_Work instruction:_
Set down each line of the records once more, precisely, and omit the pictures.

↓

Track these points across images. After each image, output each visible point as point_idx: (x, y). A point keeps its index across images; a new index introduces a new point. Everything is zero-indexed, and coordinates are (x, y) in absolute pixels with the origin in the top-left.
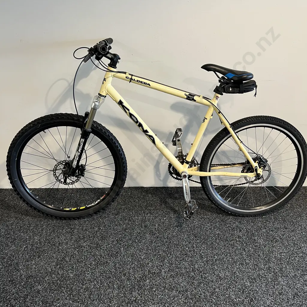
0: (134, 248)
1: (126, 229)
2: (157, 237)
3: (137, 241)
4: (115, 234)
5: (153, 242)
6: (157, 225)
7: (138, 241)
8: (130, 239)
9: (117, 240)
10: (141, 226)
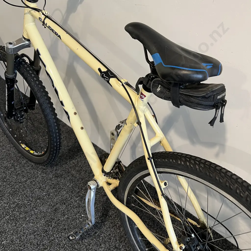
0: (14, 225)
1: (39, 199)
2: (47, 231)
3: (28, 219)
4: (27, 196)
5: (36, 234)
6: (66, 216)
7: (28, 221)
8: (26, 213)
9: (18, 204)
10: (53, 207)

↑

_Result of this task:_
Track these points across images. After each image, output each visible point as point_idx: (x, y). A point keeps its index across images; a new index introduces a new point. Everything is zero-indexed, and coordinates are (x, y) in absolute pixels with the origin in the top-left.
0: (134, 248)
1: (126, 229)
2: (157, 237)
3: (137, 241)
4: (115, 234)
5: (153, 242)
6: (157, 225)
7: (138, 241)
8: (130, 239)
9: (117, 240)
10: (141, 226)
0: (14, 225)
1: (39, 199)
2: (47, 231)
3: (28, 219)
4: (27, 196)
5: (36, 234)
6: (66, 216)
7: (28, 221)
8: (26, 213)
9: (18, 204)
10: (53, 207)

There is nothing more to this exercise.